À terre. Il est près de 3 h 30, dans la nuit du 6 au 7 avril 2013, quand Olivier et Wilfred rentrent d’une soirée d’anniversaire chez des amis. «On était joyeux, c’était une très belle soirée», répètent les victimes à la barre. «Bras dessus, bras dessous», les amoureux ne se cachent pas quand ils s’engagent avenue Jean-Jaurès, près de la station de métro Ourcq. Soudain, une phrase : «Ah, des homosexuels !» entend Olivier qui – réflexe – lâche immédiatement le bras de son compagnon. Il reçoit un premier coup à l’oeil droit, puis cinq ou six autres qui lui vaudront un jour d’ITT. «On bascule dans l’horreur», déclare-t-il. Wilfred, lui, est à terre, roué de coups de pied. «Black-out» total, il n’a aucun souvenir de l’agression. «J’ai cru qu’il était mort car il ne bougeait plus», rapporte Olivier, ému. Son ami s’en tire avec vingt-huit jours d’ITT, sept fractures du visage et la perte d’une dent. Le lendemain, il poste la photo de son visage tuméfié sur son profil Facebook, «le visage de l’homophobie», qui fait le tour des réseaux sociaux, et alerte les médias, en plein débat sur le mariage pour tous.

«Oui, je suis formel», répond Olivier à la présidente de la 15e chambre du tribunal correctionnel de Paris, Marie-Françoise Guidolin, lorsqu’elle lui demande s’il a bien entendu «Ah, des homosexuels !» avant que les coups pleuvent. Un enregistrement rend compte d’une conversation téléphonique d’Abdelmalik M. peu après les faits : «C’est chaud, cette histoire de dep » («pédé» en verlan). Le jeune homme avoue, c’est le seul, du bout des lèvres : «J’ai entendu la phrase, mais je ne peux pas vous dire qui l’a dite.» Les deux autres nient. «C’est des gens normaux, ils sont homos comme moi je suis black», se défend Kidé T. Il affirme de toute façon qu’il n’était pas sur les lieux : «J’ai déjà assez de problèmes avec la justice, je ne vais pas frapper des gays.» Seul Abdelmalik M., qui reconnaît les faits, croit se souvenir que «Taïeb prenait la tête du mec et lui mettait des coups de pied». «Moi, j’ai juste mis un coup.» Taïeb K., qui comparaît sans avocat, refuse de confirmer cette version : «J’étais bourré. Franchement, c’est l’alcool. Je ne me souviens pas, je ne sais pas.»

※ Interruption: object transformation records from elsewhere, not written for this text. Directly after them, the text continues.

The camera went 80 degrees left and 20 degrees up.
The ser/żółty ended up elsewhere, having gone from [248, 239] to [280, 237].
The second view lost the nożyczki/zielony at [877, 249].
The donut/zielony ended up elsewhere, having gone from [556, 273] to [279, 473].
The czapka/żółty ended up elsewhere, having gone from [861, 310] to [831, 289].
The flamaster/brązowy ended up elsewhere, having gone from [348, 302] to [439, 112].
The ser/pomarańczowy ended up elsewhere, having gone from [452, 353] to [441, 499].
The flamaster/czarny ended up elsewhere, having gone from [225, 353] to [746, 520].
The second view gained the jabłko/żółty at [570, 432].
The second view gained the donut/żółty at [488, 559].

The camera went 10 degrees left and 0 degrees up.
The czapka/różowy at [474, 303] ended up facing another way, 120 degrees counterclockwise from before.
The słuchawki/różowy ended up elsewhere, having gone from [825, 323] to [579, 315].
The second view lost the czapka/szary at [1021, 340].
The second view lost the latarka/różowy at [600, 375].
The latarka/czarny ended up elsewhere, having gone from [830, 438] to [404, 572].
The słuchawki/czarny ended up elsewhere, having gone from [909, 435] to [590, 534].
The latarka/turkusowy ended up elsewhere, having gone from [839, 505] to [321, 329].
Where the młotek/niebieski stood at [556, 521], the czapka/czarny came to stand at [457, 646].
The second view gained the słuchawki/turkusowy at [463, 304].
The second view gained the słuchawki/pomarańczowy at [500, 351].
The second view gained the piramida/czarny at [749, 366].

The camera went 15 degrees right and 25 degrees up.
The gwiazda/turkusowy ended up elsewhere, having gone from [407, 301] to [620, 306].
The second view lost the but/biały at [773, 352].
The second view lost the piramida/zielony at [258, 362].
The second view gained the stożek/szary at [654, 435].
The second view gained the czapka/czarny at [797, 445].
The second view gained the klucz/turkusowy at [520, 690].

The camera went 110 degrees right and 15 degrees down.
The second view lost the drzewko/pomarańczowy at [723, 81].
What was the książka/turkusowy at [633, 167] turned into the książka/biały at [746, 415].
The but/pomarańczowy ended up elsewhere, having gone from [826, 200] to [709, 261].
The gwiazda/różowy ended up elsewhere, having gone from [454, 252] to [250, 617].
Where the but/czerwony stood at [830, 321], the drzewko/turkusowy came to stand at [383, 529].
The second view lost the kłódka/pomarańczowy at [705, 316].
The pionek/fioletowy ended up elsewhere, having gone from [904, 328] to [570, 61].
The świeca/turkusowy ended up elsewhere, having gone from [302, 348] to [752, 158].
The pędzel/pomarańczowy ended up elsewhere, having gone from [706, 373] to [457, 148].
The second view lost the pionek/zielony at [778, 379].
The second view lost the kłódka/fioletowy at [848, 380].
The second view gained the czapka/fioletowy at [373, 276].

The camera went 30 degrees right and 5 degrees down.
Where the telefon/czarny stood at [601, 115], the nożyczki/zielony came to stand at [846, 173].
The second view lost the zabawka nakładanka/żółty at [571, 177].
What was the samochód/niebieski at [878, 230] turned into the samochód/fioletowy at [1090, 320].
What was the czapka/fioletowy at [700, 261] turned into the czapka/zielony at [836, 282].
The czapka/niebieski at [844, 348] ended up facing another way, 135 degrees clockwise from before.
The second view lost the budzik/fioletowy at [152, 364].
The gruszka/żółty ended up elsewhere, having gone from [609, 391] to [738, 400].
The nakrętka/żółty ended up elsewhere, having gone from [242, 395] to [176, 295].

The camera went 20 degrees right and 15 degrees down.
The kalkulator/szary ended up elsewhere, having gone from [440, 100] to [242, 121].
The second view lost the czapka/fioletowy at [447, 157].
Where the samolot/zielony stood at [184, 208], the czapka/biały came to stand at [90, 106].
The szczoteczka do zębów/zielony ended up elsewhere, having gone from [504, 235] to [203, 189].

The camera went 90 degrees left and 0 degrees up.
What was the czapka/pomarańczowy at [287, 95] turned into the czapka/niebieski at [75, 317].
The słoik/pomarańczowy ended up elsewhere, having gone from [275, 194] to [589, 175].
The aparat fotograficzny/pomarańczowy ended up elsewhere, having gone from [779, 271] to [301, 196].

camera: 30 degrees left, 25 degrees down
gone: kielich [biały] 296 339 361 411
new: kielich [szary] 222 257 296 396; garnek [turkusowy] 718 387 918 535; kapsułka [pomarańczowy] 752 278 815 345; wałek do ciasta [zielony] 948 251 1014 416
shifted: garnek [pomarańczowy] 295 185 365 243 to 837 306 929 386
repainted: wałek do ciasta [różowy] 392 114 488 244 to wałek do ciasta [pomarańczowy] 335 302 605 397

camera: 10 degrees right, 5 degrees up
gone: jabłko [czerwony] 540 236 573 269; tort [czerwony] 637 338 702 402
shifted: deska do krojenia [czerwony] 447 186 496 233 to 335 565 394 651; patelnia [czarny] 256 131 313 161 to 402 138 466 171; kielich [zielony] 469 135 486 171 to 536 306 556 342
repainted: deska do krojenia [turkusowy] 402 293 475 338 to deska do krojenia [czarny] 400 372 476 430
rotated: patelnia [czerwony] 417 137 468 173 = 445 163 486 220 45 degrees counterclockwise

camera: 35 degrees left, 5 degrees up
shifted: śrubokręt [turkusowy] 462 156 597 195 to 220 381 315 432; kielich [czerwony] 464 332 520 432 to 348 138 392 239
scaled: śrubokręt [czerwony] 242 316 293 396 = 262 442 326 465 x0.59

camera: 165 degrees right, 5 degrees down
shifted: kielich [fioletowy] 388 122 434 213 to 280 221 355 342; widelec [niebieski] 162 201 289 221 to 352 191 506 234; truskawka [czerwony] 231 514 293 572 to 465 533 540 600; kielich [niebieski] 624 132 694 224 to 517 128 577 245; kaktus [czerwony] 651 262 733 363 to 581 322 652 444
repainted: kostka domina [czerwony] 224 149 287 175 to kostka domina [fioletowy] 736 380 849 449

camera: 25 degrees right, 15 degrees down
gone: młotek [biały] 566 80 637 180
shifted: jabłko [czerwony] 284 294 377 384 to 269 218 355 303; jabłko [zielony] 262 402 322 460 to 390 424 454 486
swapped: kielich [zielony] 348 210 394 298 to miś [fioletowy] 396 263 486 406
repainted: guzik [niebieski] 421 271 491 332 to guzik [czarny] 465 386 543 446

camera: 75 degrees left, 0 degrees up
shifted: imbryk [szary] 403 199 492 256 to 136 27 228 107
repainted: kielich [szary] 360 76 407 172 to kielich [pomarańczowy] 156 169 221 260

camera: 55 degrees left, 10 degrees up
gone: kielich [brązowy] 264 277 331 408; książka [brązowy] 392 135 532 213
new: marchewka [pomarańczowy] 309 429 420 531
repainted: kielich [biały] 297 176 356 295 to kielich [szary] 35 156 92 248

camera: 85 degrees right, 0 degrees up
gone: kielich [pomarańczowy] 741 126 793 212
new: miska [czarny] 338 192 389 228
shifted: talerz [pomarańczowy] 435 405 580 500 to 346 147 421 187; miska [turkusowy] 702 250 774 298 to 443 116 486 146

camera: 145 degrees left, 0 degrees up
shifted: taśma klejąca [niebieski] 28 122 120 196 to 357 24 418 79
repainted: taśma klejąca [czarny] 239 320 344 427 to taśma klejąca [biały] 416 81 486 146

L’alcool, ça, Abdelmalik M. s’en souvient mieux :«Dix whisky-Coca, quinze vodka-Oasis et du cannabis.» «Vous vous souvenez avoir bu, mais vous ne vous souvenez pas avec qui vous étiez ?» insiste l’assesseure, dont les questions restent en suspens. Les trois jeunes s’excusent beaucoup. Kidé T. demande pardon après avoir soutenu qu’il n’était pas sur les lieux. Ils ont la «mémoire sélective», pointe l’avocate des parties civiles, Caroline Mécary, qui dénonce des «regrets de circonstance». Militante pour les droits des homosexuels, elle insiste sur «l’honneur de défendre deux hommes courageux face à la lâcheté».

«Confiance». Les deux prévenus, Taieb K. et Abdelmalik M., en détention provisoire à Fleury-Mérogis depuis six mois, ont déjà été jugés pour des vols et des faits de violence devant le tribunal pour enfants. Kidé T. a déjà reçu deux admonestations. La procureure, Solène Gouverneyre, a requis de dix-huit à vingt-quatre mois de prison ferme et a estimé que les suspects «minimisaient leur participation de façon assez désolante».

A la sortie de l’audience, Wilfred et Olivier ont déclaré avoir «toute confiance dans le tribunal», alors que la veille du procès, Me Mécary avait confié à Libération : «Comme toute victime qui va se retrouver en présence de ses agresseurs présumés, il y a un peu de stress et d’angoisse chez mes clients.» Depuis l’agression, les deux hommes, marqués, ne se tiennent plus la main dans la rue ou le métro. Le délibéré est prévu mardi 3 juin.